Passage shown
|---|

Inception Block Implementation

Hello guys I try to use inception block for my task in deep learning. I find the pytorch implementation in here which implement paper from here . However I found strange in the InceptionA which should be using 3X3 filter not 5X5 . But I am not sure maybe I wrong. The detail can be seen In my image, I have pointed the problem described in the image that I upload. So should I cange to 3X3 or 5X5?
-Thank you-

What you are seeing is what is implemented in Figure 4 of the same paper: “The original inception block”

@smth However there are multiple 3X3 Convolution. If we see figure 4 and use 5X5 the 3X3 convolution should be 1 times. However in implementation is using multiple 3X3 convolution, so I just think that 5X5 should bechange into 3X3.

I just think the code should be like here.
self.branch5x5_2 = BasicConv2d(48, 64, kernel_size=5, padding=2)
change with this
self.branch5x5_2 = BasicConv2d(48, 64, kernel_size=3, padding=1)

Am I right?, sorry I just learn about this and not have so much knowledge about it.

@smth However there are multiple 3X3 Convolution. If we see figure 4 and use 5X5 the 3X3 convolution should be 1 times. However in implementation is using multiple 3X3 convolution, so I just think that 5X5 should bechange into 3X3.

I just think the code should be like here.
self.branch5x5_2 = BasicConv2d(48, 64, kernel_size=5, padding=2)
change with this
self.branch5x5_2 = BasicConv2d(48, 64, kernel_size=3, padding=1)

Am I right?, sorry I just learn about this and not have so much knowledge about it.

I’m still unsure why the inception module takes some parts from Figure 4 and some from Figure 5 in the paper. From the code it looks like the InceptionA module has a 5x5 branch as per Figure 4 (inception v1 / googlenet) but the 3x3 branch is as per Figure 5.

I also found some other discrepancies like the fact that inception_v3 architecture as per Table 1 in the paper uses a conv with 3x3 / stride=1 / input = 73x73x64 right after 1st pool. However in the code, Conv2d_3b_1x1 after 1st pool uses 1x1 not 3x3.

Could someone please explain the idea behind these choices? I’m assuming this inception_v3 has to match with Google’s implementation since the pretrained weights were directly converted from Google. In that case how do we explain the differences between Google’s implementation and the arch reported on their paper?

cc: @smth

the arch reported in the paper is slightly off from the weights they released. we followed the released weights.

That makes sense. Thanks @smth!

|---|

Instructions to follow
Condense the thread's paragraph beginning "I also found some other discrepancies" into a shorter version that keeps its main facts. The data after this point are separate from the thread.

Recorded information
|---|

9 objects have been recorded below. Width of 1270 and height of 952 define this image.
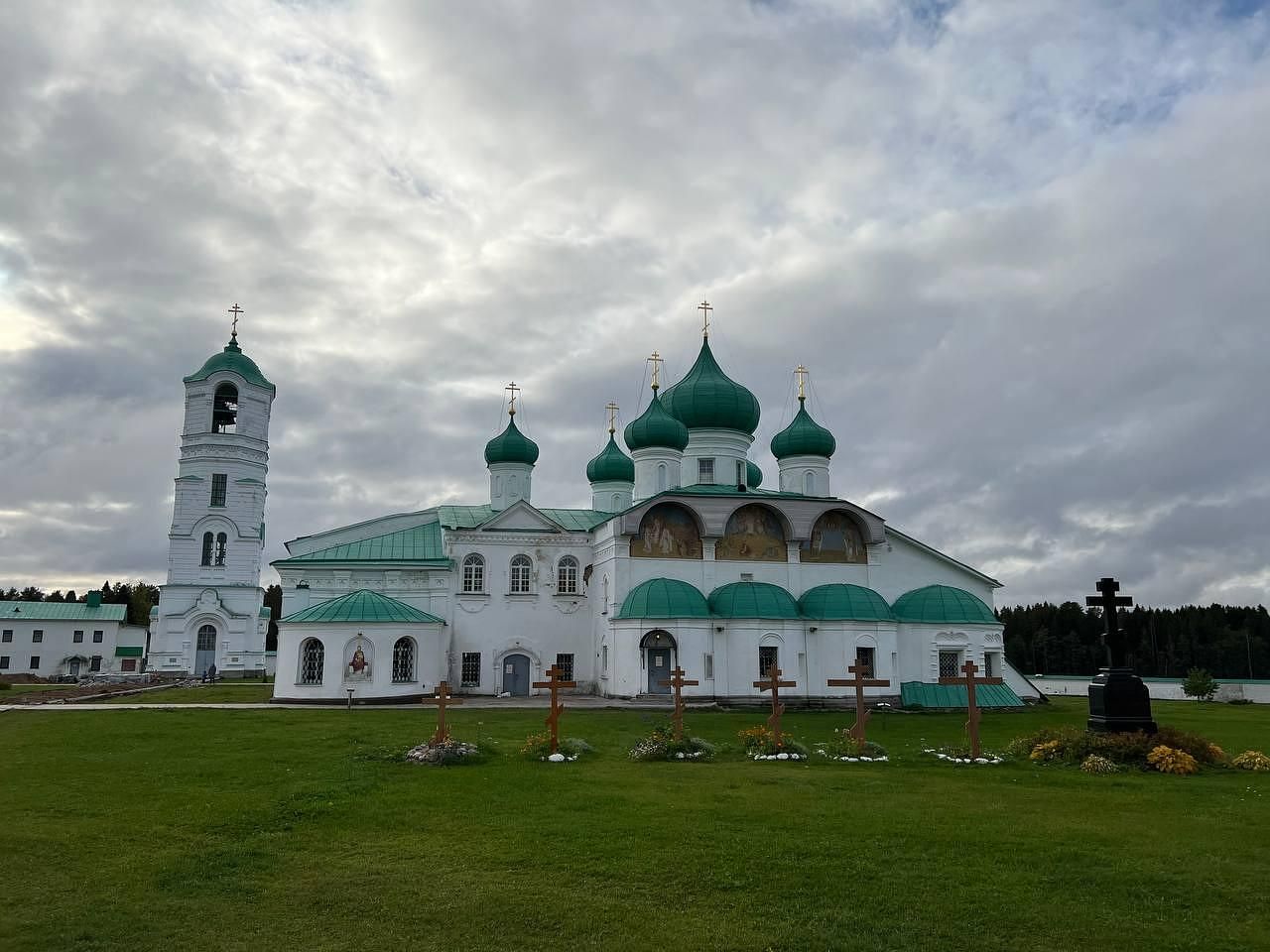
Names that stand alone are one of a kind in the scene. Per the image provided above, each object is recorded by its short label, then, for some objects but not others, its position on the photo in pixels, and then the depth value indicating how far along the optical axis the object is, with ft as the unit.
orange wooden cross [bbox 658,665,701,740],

|---|

Exercise output
Another discrepancy: Table 1 of the paper places a 3x3, stride-1 conv on a 73x73x64 input right after the first pool in inception_v3, but in the code, Conv2d_3b_1x1 at that point uses 1x1 instead.